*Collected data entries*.
· · ·
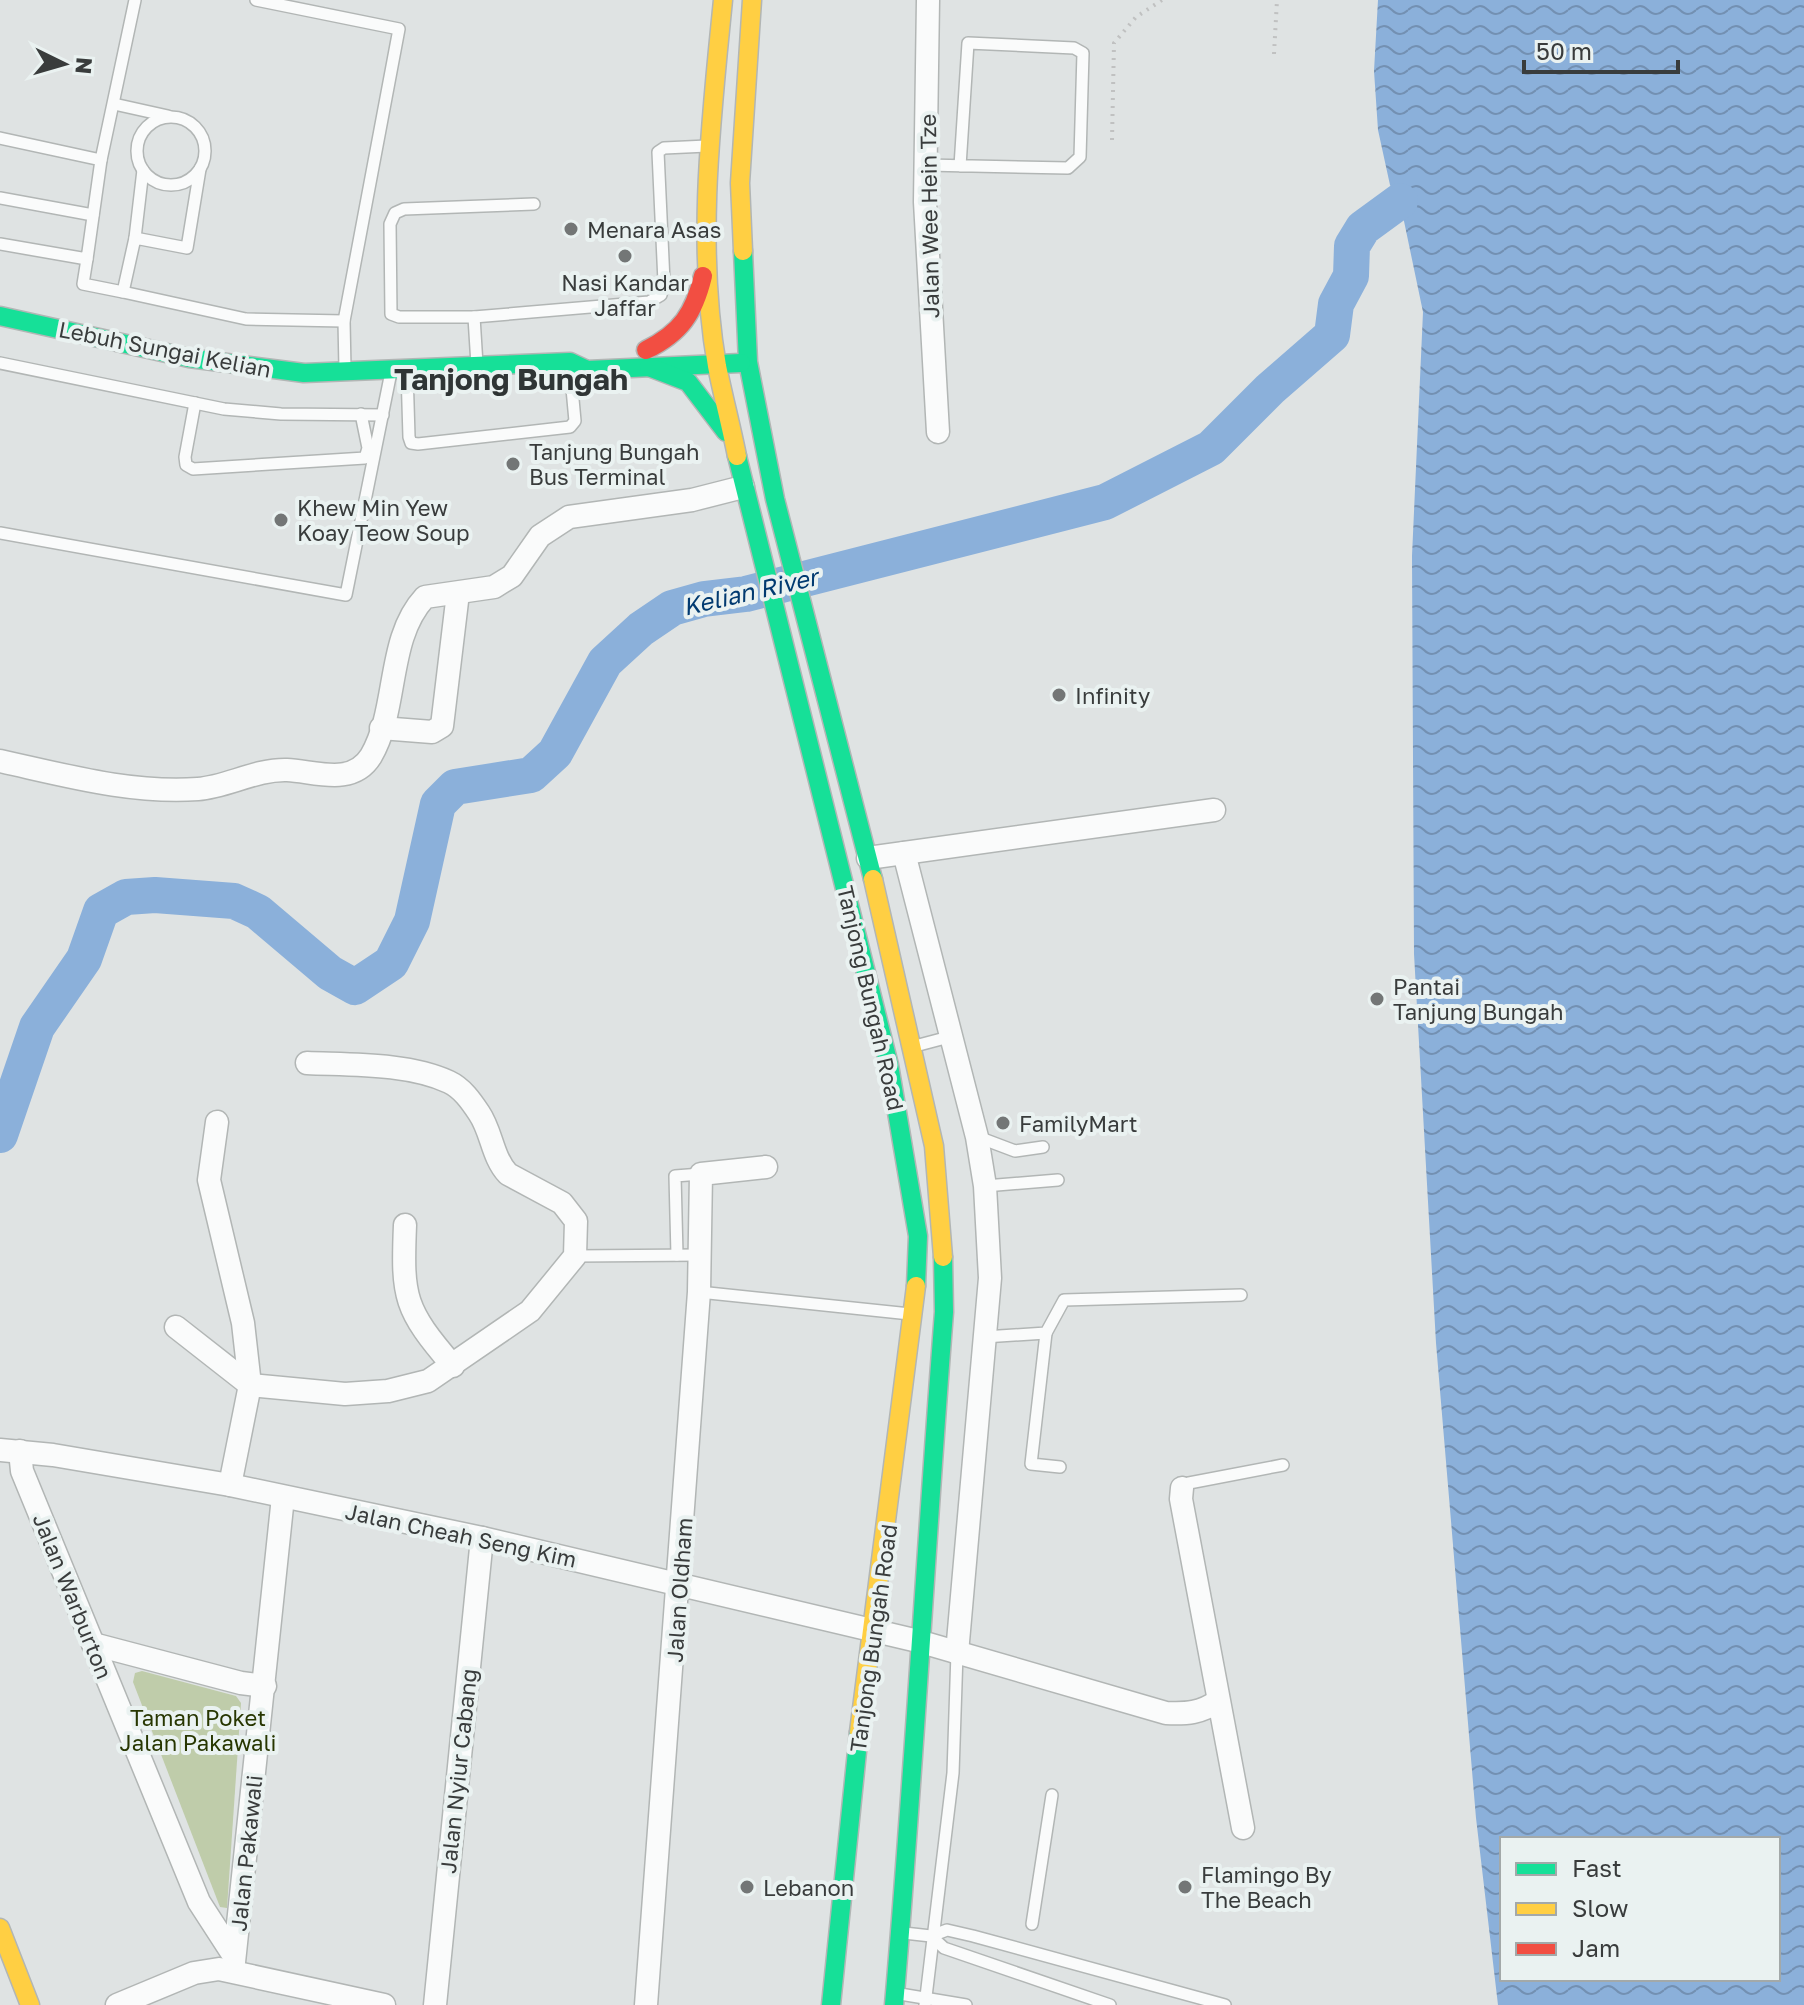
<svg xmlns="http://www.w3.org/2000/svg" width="1804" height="2005" font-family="'Golos Text',sans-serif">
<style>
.park{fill:#bfccaa}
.water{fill:url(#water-waves);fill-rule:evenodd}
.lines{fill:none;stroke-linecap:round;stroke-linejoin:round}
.river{stroke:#8bb0da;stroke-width:36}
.lane-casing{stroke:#b2b6b5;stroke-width:14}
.street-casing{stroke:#b2b6b5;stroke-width:25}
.fast-casing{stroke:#b2b6b5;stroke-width:21}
.slow-casing{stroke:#b2b6b5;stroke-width:21}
.jam-casing{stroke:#b2b6b5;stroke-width:21}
.path{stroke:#c0c1c1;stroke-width:4;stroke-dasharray:2 6;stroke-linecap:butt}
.lane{stroke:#fafbfb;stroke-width:11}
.street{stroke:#fafbfb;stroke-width:22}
.fast{stroke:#16e098;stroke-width:18}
.slow{stroke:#ffcf43;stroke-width:18}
.jam{stroke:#f24e42;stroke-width:18}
.poi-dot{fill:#737676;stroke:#eaf2f1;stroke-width:3}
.labels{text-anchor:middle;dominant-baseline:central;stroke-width:8;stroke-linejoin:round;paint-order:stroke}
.street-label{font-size:22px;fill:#393c3c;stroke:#eaf2f1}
.poi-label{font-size:22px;fill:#393c3c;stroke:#eaf2f1;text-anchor:start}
.park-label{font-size:22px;fill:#273600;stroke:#eaf2f1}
.water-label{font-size:24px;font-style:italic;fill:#013a70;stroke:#eaf2f1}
.district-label{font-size:30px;font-weight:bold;fill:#2f3535;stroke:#eaf2f1}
</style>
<defs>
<pattern id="water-waves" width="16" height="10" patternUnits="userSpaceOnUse" patternTransform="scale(2)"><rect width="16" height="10" fill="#8bb0da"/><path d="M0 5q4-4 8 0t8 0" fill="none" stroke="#7390b2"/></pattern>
</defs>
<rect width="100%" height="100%" fill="#dfe3e3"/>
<polygon class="park" points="142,1671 236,1696 241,1703 227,1908 220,1907 133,1682 135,1673"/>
<path class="water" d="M 1378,0 L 1804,0 L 1804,2005 L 1498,2005 L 1476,1818 L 1436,1343 L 1414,954 L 1412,556 L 1423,312 L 1400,202 L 1390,185 L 1378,130 L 1374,71 ZM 1502,1839 L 1778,1839 L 1778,1979 L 1502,1979 Z"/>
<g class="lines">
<polyline class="river" points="0,1135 37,1027 84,959 101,911 126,897 155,895 234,901 258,912 330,973 355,987 391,963 412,921 438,804 455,787 531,775 555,753 605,662 641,629 672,608 704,599 746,594 1105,502 1211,448 1270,389 1332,335 1336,304 1351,276 1352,246 1363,228 1400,201"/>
<g class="lane-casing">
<g id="lane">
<polyline points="256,0 399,29 344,321 345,369"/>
<polyline points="114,104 168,116"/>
<circle cx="171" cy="151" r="34"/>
<polyline points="0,138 101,160 87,259 0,244"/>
<polyline points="101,160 135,0"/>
<polyline points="926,165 1068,168 1080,157 1083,53 1074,48 968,43 960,166"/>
<polyline points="200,169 187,248 135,238 123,292 246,319 344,321"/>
<polyline points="0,198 93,215"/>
<polyline points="135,238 143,170"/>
<polyline points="87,259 83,284 123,292"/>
<polyline points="474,317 649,302 661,295 664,282 658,152 664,148 707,146"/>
<polyline points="0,363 224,409 281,414 383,415"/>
<polyline points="477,365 474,317 399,317 391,314 390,224 395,213 404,209 534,204"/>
<polyline points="407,371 409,437 411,443 418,444 570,427 575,421 570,367"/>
<polyline points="195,403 185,457 186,465 193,469 365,458 368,448 361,414"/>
<polyline points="0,533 346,595 391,372"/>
<polyline points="915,1046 949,1037"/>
<polyline points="978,1137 1015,1151 1043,1147"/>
<polyline points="985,1186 1058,1180"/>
<polyline points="677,1255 675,1176 701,1174"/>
<polyline points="575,1256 701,1255"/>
<polyline points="699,1292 910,1314"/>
<polyline points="1046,1333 1031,1464 1060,1467"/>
<polyline points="984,1337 1046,1333 1064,1300 1241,1295"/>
<polyline points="1182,1488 1189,1483 1283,1465"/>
<polyline points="1032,1924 1052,1795"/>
<polyline points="904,1933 931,1936 944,1948 1110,2005"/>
<polyline points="931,1936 947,1930 973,1936 1225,2005"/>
<polyline points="900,1994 966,2005"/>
<polyline points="925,2005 953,1773 957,1653"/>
</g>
</g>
<g class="street-casing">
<g id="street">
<polyline points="928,0 925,202 938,432"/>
<polyline points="381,728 432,732 442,726 458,593"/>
<path d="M 0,761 C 64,775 132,794 198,789 C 227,787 256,769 287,770 C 314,771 352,787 371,756 C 399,708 386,639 425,597 L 494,587 L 512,576 L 540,536 L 569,517 L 692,500 L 743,487"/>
<polyline points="904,853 977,1137 985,1186 990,1278 957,1653"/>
<polyline points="868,858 1214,810"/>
<polyline points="217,1122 209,1180 243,1323 250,1385 230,1485"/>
<path d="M 405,1225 C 402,1298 404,1309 453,1366"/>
<path d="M 176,1327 L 250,1385 L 345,1394 L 388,1391 L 428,1381 L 530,1311 L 575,1256 L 576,1221 L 562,1203 L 508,1174 C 492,1157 492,1132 479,1113 C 471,1101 462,1088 449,1082 C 408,1063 350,1065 307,1063"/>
<path d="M 0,1450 L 53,1455 L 230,1485 L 482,1538 L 918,1641 L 1166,1713 C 1187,1714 1201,1713 1218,1701"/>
<polyline points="20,1451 22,1471 199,1902 234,1956"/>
<polyline points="1182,1488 1181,1499 1243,1828"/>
<polyline points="93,1644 241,1683 265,1686"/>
<polyline points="234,1962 283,1497"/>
<polyline points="117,2005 194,1973 219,1969 384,2005"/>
<polyline points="435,2005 482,1538"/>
<polyline points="646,2005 699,1292 701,1174 766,1167"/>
</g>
</g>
<g class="fast-casing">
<g id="fast">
<polyline points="743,251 748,362 775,499 873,879"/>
<polyline points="0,316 189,358 304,373 570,362 587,370 741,363"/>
<polyline points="649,367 688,382 726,432"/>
<polyline points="737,456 889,1065 918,1236 916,1286"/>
<polyline points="831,2005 859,1732"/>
<path d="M 894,2005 C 914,1774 926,1543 944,1312 L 943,1257"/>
</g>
</g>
<g class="slow-casing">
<g id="slow">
<path d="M 723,0 C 711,120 696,246 717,366 C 723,396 731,426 737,456"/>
<polyline points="743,251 740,183 752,0"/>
<polyline points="873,879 934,1146 943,1257"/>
<polyline points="859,1732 916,1286"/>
<polyline points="0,1928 30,2005"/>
</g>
</g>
<g class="jam-casing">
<path id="jam" d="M 646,350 C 681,333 694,313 703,276"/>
</g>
<g class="path">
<polyline points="1274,54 1277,0"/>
<polyline points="1112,140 1114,43 1136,17 1162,0"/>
</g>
<use href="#lane" class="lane"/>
<use href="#street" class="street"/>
<use href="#fast" class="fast"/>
<use href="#slow" class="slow"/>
<use href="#jam" class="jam"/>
</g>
<g class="poi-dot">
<circle cx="571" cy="229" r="8"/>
<circle cx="625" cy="256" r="8"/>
<circle cx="513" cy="464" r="8"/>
<circle cx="281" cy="520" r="8"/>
<circle cx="1059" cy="695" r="8"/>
<circle cx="1377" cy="999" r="8"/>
<circle cx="1003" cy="1123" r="8"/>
<circle cx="747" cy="1887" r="8"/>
<circle cx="1185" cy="1887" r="8"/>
</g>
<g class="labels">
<g class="street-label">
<text transform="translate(929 216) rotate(-91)">Jalan Wee Hein Tze</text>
<text transform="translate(165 349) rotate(11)">Lebuh Sungai Kelian</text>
<text transform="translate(871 998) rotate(77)">Tanjong Bungah Road</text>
<text transform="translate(461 1535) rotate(12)">Jalan Cheah Seng Kim</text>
<text transform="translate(679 1590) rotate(-86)">Jalan Oldham</text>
<text transform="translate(73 1596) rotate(68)">Jalan Warburton</text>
<text transform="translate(873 1638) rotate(-82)">Tanjong Bungah Road</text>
<text transform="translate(458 1771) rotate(-84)">Jalan Nyiur Cabang</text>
<text transform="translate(246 1853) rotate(-84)">Jalan Pakawali</text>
</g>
<g class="poi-label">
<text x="587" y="229">Menara Asas</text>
<text x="625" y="282" text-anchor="middle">Nasi Kandar<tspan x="625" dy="25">Jaffar</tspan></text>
<text x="529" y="451">Tanjung Bungah<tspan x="529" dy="25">Bus Terminal</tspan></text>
<text x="297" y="507">Khew Min Yew<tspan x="297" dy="25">Koay Teow Soup</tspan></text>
<text x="1075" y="695">Infinity</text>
<text x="1393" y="986">Pantai<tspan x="1393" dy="25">Tanjung Bungah</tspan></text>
<text x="1019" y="1123">FamilyMart</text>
<text x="1201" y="1874">Flamingo By<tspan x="1201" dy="25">The Beach</tspan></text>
<text x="763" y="1887">Lebanon</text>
</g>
<g class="park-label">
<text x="198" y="1717">Taman Poket<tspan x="198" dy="25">Jalan Pakawali</tspan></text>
</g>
<g class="water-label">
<text transform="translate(750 591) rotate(-13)">Kelian River</text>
</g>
<g class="district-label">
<text x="511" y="379">Tanjong Bungah</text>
</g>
</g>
<rect x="1500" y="1837" width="280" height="144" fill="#eaf2f1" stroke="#a3a9a9" stroke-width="2"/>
<rect x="1516" y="1863" width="40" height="12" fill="#16e098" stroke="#a3a9a9" stroke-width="2"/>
<text x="1572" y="1877" font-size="24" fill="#393c3c">Fast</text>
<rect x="1516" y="1903" width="40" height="12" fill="#ffcf43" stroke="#a3a9a9" stroke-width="2"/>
<text x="1572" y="1917" font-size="24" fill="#393c3c">Slow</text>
<rect x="1516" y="1943" width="40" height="12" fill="#f24e42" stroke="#a3a9a9" stroke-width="2"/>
<text x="1572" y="1957" font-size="24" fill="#393c3c">Jam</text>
<g transform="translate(64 64) rotate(95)" stroke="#eaf2f1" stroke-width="6" paint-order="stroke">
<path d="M0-6L14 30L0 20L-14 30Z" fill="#393c3c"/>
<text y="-12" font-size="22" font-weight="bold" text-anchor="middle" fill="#393c3c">N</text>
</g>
<path d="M1524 60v12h154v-12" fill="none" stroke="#393c3c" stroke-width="4"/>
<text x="1536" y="60" font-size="24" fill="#393c3c" stroke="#eaf2f1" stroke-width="6" paint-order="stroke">50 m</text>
</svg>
· · ·
*Task description*. Look through the data and gather every line with the string "lines" in it.

*Answer space*.
.lines{fill:none;stroke-linecap:round;stroke-linejoin:round}
<g class="lines">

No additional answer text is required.